List partitioning – a partition is assigned a list of values. If the partitioning key has one of these values, the partition is chosen. For example, all rows where the column Country is either Iceland, Norway, Sweden, Finland, or Denmark could build a partition for the Nordic countries.

Composite partitioning – allows for certain combinations of the above partitioning schemes, for example first applying a range partitioning and then a hash partitioning.
Consistent hashing could be considered a composite of hash and list partitioning where the hash reduces the keyspace to a size that can be listed.

Round-robin partitioning – the simplest strategy, it ensures uniform data distribution. With n partitions, the ith tuple in insertion order is assigned to partition (i mod n). This strategy enables sequential access to a relation to be done in parallel.

Hash partitioning – applies a hash function to some attribute that yields the partition number.
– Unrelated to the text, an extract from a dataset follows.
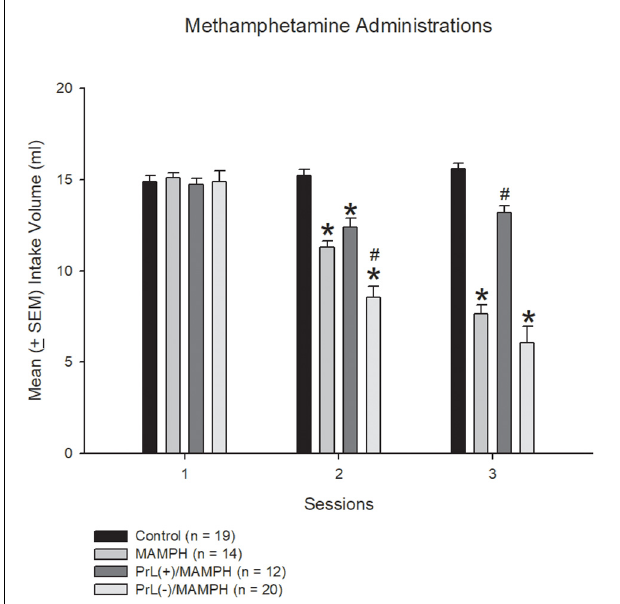
FIGURE 2 | MAMPH-induced conditioned taste aversion tested for behavior using NMDA or saline injections. Mean ( ± SEM) intake volume of 0.1% saccharin solution for three sessions (with 1 mg/kg of intraperitoneally injected MAMPH) across the control ( n = 19), MAMPH ( n = 14), PrL (+)/MAMPH ( n = 12), and PrL(–)/MAMPH groups ( n = 20). PrL(+): Injection of a low concentration of NMDA to excite the PrL neurons; PrL(–): Injection of a high concentration of NMDA to destroy the PrL neurons. Differences in the intake volumes of 0.1% saccharin solution among all groups in each session were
This strategy allows exact-match queries on the selection attribute to be processed by exactly one node and all other queries to be processed by all the nodes in parallel.

Partitioning improves your database availability and performance.

We already know that horizontal partitioning splits a big table into multiple partitions, however, these partitions are stored in the same schema and on the same server. Sharding takes it one step beyond, where partitions can be stored on multiple servers and in different schemas. This division of data and its storage on multiple servers gives the flexibility to store more data that does not fit on single servers and fast search responses on the data.

Algorithmic sharding
In algorithmic sharding, the client can determine a given partition’s database without any help. Usually, there is a partition key, we can derive cluster-id using that partition key. A simple hash function Hash(key) can be used as a sharding function. An example of such sharding implementation is Memcached.

Dynamic sharding
In dynamic sharding, an external locator service determines the location of data. To read and write data, clients need to consult the locator service first.

Sharding a database table before it has been optimized locally causes premature complexity. Sharding should be used only when all other options for optimization are inadequate.


This is true because adding sharding actual may reduce performance if your data is not uniformly distributed by creating hotspots. Also, it adds lot of operational overheads, adding a new node in the system may require re-sharding and moving data between nodes.